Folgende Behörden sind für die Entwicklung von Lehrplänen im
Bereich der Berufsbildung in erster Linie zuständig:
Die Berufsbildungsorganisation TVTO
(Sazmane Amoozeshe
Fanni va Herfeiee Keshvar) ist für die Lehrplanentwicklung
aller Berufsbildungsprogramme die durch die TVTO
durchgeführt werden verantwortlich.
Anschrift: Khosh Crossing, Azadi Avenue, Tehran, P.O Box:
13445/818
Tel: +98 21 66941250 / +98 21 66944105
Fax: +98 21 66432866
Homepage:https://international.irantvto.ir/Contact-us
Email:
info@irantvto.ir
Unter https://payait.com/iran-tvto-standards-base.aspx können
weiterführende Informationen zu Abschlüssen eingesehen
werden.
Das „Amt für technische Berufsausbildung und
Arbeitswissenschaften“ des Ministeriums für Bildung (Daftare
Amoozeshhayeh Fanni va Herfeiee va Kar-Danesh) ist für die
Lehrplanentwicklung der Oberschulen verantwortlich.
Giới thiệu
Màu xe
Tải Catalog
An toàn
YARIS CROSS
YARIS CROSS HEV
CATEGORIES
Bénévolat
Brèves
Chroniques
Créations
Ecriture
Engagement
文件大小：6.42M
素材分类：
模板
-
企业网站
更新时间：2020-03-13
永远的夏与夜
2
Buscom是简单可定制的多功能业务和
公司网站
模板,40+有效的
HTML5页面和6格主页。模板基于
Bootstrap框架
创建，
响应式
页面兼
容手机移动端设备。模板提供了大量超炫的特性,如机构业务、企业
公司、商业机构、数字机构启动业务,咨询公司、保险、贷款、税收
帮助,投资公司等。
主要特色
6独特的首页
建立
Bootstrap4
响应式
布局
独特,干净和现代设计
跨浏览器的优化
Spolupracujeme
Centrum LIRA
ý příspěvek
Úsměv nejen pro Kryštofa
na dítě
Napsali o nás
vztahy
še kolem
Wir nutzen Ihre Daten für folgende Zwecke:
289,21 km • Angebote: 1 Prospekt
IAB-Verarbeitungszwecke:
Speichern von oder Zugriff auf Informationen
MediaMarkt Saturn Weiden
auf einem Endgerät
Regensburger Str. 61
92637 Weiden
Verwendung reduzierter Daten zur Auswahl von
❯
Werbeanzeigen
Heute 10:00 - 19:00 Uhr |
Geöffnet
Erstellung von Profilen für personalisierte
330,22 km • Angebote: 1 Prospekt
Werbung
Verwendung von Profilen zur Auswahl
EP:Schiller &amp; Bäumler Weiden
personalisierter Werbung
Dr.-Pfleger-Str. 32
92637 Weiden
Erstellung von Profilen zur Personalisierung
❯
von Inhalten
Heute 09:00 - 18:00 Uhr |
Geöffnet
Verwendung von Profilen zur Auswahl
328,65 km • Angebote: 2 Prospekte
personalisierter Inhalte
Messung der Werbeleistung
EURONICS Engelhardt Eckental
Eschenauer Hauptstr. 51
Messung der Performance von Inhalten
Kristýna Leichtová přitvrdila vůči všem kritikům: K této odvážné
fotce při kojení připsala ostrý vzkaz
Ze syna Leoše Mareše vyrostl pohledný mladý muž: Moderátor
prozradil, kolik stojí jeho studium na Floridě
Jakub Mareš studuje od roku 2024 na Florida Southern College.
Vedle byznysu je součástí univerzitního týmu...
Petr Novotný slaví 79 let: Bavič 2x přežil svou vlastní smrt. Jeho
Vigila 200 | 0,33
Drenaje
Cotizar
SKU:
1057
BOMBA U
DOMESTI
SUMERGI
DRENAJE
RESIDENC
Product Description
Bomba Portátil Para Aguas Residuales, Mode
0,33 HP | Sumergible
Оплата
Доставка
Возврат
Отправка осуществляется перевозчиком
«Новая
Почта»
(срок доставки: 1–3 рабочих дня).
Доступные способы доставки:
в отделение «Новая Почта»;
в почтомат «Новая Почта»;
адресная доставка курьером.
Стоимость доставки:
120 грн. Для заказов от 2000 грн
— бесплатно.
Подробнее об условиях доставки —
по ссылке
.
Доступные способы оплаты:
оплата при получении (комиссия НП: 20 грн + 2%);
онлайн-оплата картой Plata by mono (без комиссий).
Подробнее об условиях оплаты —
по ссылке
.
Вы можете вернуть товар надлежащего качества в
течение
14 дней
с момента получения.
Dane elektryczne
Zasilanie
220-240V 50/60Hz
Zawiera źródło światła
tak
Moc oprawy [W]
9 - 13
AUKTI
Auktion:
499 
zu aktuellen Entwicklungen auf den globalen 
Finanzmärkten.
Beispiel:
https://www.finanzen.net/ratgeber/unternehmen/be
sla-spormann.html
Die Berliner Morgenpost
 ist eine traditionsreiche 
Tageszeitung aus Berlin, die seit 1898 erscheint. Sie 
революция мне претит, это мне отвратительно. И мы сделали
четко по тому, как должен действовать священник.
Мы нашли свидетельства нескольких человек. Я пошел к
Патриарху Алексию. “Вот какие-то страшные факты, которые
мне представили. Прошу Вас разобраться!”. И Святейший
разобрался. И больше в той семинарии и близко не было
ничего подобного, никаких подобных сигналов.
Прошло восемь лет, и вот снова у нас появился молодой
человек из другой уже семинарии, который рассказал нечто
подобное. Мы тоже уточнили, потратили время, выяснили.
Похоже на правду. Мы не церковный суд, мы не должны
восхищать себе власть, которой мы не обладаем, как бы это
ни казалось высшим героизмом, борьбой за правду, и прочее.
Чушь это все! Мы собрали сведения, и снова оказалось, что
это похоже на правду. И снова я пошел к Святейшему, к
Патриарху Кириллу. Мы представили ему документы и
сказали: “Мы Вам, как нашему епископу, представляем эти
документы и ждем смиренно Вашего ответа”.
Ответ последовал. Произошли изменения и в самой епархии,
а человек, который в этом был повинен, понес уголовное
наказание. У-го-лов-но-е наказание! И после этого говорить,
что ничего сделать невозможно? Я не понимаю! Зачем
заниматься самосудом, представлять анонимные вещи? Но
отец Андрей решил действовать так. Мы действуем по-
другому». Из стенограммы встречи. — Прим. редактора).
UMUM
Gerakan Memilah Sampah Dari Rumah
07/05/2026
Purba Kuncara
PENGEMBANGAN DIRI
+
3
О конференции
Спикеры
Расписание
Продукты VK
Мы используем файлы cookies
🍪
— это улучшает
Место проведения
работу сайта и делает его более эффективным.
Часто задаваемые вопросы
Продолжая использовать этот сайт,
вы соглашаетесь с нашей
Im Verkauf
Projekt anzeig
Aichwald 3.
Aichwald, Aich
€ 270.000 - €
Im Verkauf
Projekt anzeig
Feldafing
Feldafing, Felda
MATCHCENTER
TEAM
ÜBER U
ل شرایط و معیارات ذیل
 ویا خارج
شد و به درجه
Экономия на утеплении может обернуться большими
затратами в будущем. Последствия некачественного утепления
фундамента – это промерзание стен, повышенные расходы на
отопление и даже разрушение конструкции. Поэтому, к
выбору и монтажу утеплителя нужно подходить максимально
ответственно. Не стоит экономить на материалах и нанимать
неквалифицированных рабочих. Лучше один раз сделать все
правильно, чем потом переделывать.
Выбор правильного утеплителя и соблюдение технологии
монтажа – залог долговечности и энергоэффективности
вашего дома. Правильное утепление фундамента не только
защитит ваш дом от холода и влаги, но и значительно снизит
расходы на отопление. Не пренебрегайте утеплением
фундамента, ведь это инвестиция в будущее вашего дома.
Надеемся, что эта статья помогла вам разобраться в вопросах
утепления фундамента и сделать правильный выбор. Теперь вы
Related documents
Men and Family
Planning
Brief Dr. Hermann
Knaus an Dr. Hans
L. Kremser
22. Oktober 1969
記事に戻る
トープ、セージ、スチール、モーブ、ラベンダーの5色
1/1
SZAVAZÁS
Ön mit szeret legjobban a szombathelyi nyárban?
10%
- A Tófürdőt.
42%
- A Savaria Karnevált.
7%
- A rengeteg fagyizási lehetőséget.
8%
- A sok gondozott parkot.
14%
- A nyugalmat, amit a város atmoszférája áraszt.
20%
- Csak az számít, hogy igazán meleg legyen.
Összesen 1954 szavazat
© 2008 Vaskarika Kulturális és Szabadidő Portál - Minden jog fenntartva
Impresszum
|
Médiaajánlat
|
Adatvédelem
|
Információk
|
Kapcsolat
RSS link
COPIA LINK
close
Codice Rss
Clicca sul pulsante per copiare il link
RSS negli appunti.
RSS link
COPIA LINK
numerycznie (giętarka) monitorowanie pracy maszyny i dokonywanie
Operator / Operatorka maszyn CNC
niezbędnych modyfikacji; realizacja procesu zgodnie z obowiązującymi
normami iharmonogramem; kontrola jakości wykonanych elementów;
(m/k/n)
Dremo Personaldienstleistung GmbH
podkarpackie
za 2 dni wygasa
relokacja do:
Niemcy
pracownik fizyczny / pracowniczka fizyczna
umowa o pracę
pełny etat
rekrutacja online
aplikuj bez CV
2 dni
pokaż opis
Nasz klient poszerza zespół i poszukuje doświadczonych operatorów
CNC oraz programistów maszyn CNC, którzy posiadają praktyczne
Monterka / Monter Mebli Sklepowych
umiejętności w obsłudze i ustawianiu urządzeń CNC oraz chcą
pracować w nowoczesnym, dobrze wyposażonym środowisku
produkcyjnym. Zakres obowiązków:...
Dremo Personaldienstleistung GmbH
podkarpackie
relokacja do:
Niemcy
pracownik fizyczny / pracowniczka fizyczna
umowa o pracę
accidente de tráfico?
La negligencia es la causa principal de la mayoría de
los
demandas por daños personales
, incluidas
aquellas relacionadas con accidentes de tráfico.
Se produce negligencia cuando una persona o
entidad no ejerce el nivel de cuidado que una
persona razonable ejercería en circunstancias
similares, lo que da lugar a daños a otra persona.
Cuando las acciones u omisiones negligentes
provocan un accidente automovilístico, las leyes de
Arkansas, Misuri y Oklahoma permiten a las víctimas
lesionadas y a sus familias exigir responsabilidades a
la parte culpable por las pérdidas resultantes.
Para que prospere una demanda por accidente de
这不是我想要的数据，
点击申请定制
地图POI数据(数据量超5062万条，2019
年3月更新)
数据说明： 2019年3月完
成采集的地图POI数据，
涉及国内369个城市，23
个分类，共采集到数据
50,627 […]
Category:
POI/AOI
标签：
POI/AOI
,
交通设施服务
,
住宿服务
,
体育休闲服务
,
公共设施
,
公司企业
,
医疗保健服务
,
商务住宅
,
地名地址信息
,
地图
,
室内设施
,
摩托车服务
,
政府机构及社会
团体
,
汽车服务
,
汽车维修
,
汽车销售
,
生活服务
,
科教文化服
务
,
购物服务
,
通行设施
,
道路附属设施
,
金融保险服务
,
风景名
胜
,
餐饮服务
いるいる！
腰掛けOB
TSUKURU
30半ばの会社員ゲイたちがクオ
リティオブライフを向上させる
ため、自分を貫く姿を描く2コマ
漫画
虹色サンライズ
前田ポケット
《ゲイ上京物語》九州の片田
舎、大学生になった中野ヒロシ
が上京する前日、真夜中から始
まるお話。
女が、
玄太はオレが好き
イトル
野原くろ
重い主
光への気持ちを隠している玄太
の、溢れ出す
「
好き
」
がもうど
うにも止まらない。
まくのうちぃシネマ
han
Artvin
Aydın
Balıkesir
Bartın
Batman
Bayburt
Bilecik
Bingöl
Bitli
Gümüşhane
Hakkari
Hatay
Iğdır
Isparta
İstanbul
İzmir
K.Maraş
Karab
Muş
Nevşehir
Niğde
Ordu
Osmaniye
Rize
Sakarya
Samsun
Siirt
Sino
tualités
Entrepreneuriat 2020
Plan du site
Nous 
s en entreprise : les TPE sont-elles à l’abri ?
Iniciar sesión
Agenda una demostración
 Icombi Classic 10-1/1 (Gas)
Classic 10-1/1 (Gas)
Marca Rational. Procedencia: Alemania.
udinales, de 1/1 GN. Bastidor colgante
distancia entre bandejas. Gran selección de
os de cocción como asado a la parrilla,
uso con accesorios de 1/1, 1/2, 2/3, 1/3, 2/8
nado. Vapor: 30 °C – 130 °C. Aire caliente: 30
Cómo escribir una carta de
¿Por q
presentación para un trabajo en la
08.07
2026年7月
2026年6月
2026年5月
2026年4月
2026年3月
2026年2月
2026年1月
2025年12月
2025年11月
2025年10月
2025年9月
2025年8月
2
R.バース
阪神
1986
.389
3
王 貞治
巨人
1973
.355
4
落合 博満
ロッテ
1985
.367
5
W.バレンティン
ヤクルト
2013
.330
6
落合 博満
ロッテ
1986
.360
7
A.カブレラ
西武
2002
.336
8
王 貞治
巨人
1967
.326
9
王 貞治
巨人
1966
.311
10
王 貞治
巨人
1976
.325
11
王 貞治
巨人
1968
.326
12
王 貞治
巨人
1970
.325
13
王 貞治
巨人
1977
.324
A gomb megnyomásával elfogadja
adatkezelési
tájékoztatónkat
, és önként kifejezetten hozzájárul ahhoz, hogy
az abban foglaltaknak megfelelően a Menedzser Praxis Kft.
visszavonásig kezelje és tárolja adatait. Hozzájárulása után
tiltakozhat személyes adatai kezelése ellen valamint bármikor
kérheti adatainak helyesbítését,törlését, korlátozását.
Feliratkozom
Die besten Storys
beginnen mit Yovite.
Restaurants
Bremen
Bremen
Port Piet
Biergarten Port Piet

--

- _Your assignment_: Look in the material above for the line with "公司、商业机构、数字机构启动业务,咨询公司、保险、贷款、税收" and the line with "Jakub Mareš studuje", and transcribe exactly those lines and all lines between them, nothing more.

- _Problem solution_:
公司、商业机构、数字机构启动业务,咨询公司、保险、贷款、税收
帮助,投资公司等。
主要特色
6独特的首页
建立
Bootstrap4
响应式
布局
独特,干净和现代设计
跨浏览器的优化
Spolupracujeme
Centrum LIRA
ý příspěvek
Úsměv nejen pro Kryštofa
na dítě
Napsali o nás
vztahy
še kolem
Wir nutzen Ihre Daten für folgende Zwecke:
289,21 km • Angebote: 1 Prospekt
IAB-Verarbeitungszwecke:
Speichern von oder Zugriff auf Informationen
MediaMarkt Saturn Weiden
auf einem Endgerät
Regensburger Str. 61
92637 Weiden
Verwendung reduzierter Daten zur Auswahl von
❯
Werbeanzeigen
Heute 10:00 - 19:00 Uhr |
Geöffnet
Erstellung von Profilen für personalisierte
330,22 km • Angebote: 1 Prospekt
Werbung
Verwendung von Profilen zur Auswahl
EP:Schiller &amp; Bäumler Weiden
personalisierter Werbung
Dr.-Pfleger-Str. 32
92637 Weiden
Erstellung von Profilen zur Personalisierung
❯
von Inhalten
Heute 09:00 - 18:00 Uhr |
Geöffnet
Verwendung von Profilen zur Auswahl
328,65 km • Angebote: 2 Prospekte
personalisierter Inhalte
Messung der Werbeleistung
EURONICS Engelhardt Eckental
Eschenauer Hauptstr. 51
Messung der Performance von Inhalten
Kristýna Leichtová přitvrdila vůči všem kritikům: K této odvážné
fotce při kojení připsala ostrý vzkaz
Ze syna Leoše Mareše vyrostl pohledný mladý muž: Moderátor
prozradil, kolik stojí jeho studium na Floridě
Jakub Mareš studuje od roku 2024 na Florida Southern College.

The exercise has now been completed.